## Parts of the exercise
[A] In the passage on deep reinforcement learning hardware, change "application domains" to "fields" and write out the text between "Due to the successful" and "and system design.", inclusive.
[B] According to the passage on deep reinforcement learning hardware, why do the reported accelerators differ so much in hardware cost and performance? Answer in one to three sentences.

## Document extract
Due to the successful experience of AlphaGo Zero, which learns the game of Go from scratch without human knowledge based on the deep reinforcement learning (DRL) algorithm [1], researchers tend to employ DRL in various application domains to exploit the possibilities that it brings. Studies on DRL in mobile robot navigation are popular in order to combat the dynamically changing environments [2][3]. In addition, DRL can also aid in deployment of internet of things (IoT) that needs decision process for resource allocation or scheduling [4][5]. Thus, DRL has been shown a potential technique to incorporate evolving learning capability for signal processing and system design.

Although the rapid growth of massive computations enabled by parallel processing of GPU benefits the development of DRL, implementation and realization of DRL in mobile or edge devices must take performance and power consumption into consideration. Some dedicated hardware accelerators have been presented in the literature. A Q-learning processor is designed on FPGA in [6], which uses fixed point for a  $8 \times 4$  Q-matrix. An AI processor in 65nm CMOS technology with processing elements for tree search and reinforcement learning is reported in [7] for mobile robot navigation, which consumes 1.1mW at 0.55V. A planetary navigation robot is implemented on FPGA in [8], and the Q-learning algorithm with multi-layer perceptron containing 11 neurons for simple environments and 25 neurons for complex environments is adopted. Both fixed point and floating point (FP) are considered for datapath. In [9], a general framework for DRL utilizing stochastic computing is described, which includes off-line DNN construction and on-line deep Q-learning, providing the hardware synthesis results in CMOS technology. In [10], a neuromorphic accelerator using stochastic neural network plus Q learning with 6-bit multiplier-and-accumulator (MAC) units is fabricated in 55nm CMOS technology. We can see that the hardware accelerators have different coverages, from reinforcement Q learning to DRL and from off-line training to on-line training. Consequently, the hardware costs and performances are quite different.

## Data listing
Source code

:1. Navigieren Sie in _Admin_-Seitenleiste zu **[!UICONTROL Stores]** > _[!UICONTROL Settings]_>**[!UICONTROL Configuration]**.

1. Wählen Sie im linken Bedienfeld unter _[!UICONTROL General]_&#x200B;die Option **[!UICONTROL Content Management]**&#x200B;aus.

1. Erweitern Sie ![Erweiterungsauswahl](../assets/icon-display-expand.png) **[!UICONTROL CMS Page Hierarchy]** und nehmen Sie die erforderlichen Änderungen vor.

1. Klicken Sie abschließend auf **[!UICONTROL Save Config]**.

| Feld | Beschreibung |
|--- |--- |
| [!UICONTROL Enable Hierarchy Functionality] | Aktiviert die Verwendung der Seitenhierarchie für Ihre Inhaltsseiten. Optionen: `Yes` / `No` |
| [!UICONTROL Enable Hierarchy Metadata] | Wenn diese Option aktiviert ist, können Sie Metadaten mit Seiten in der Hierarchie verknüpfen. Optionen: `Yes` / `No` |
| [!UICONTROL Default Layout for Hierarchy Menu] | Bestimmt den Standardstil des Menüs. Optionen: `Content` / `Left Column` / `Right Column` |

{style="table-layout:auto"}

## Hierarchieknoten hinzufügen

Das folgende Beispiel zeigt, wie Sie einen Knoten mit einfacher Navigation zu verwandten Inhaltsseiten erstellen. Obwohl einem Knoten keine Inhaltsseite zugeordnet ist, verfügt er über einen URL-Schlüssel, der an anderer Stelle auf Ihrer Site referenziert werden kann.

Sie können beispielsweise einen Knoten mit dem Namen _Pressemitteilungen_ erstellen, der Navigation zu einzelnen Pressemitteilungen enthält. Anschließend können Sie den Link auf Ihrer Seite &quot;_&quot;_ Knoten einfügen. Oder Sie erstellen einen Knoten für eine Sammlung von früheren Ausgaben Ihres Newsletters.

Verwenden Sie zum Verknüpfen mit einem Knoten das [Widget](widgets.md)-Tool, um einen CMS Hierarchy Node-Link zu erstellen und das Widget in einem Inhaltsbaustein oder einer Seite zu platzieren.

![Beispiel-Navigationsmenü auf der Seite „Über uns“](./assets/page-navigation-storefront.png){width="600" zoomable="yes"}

## List of answers
[A]
Due to the successful experience of AlphaGo Zero, which learns the game of Go from scratch without human knowledge based on the deep reinforcement learning (DRL) algorithm [1], researchers tend to employ DRL in various fields to exploit the possibilities that it brings. Studies on DRL in mobile robot navigation are popular in order to combat the dynamically changing environments [2][3]. In addition, DRL can also aid in deployment of internet of things (IoT) that needs decision process for resource allocation or scheduling [4][5]. Thus, DRL has been shown a potential technique to incorporate evolving learning capability for signal processing and system design.

[B] The accelerators have different coverages. They range from reinforcement Q learning to DRL, and from off-line training to on-line training.